Last fall I bought this as a keep with me Camera. It lives in my car and has worked out very well. I have a Sirui carbon fiber mono pod  and use it has a walking stick with camera on top.





A couple of days ago I was up early, before sunrise, and went out for coffee and watch the sun rise. I noticed the soft light on these wall murals and grabbed the G7X.

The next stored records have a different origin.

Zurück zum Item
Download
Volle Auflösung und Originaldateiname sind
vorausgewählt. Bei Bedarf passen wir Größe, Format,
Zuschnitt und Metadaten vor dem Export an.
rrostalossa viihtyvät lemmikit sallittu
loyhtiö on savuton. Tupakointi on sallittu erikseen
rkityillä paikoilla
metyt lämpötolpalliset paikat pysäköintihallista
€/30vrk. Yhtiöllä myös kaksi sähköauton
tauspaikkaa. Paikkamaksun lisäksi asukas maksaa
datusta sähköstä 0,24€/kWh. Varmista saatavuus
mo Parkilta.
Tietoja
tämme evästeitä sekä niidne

No lugging around a heavy full frame.......


----------



## beagle100 (Dec 24, 2017)

Rick50 said:


> Last fall I bought this as a keep with me Camera. It lives in my car and has worked out very well. I have a Sirui carbon fiber mono pod  and use it has a walking stick with camera on top.
> 
> 
> 
> ...



I agree, there's no point in lugging around a full frame for most photo situations
*www.flickr.com/photos/mmirrorless*


----------



## ac12 (Dec 25, 2017)

How is the shutter lag on the G7?
On my A3300, the lag is infuriatingly long.  I do not use it to shoot kids at the family parties, as the kid would have moved 1 to 2 feet by the time the camera fires.  IOW, useless to shoot active kids.
I am looking for a "tweener," something better than my A3300 P&S and lighter and less bulky than my D7200 dslr.


----------



## Rick50 (Dec 26, 2017)

ac12 said:


> How is the shutter lag on the G7?
> On my A3300, the lag is infuriatingly long.  I do not use it to shoot kids at the family parties, as the kid would have moved 1 to 2 feet by the time the camera fires.  IOW, useless to shoot active kids.
> I am looking for a "tweener," something better than my A3300 P&S and lighter and less bulky than my D7200 dslr.


I haven't noticed the lag but will now pay more attention. I will also be switched on the 2 second time delay as I feel it will help with camera shake when pressing the shutter. I'm more concerned with the shake.


----------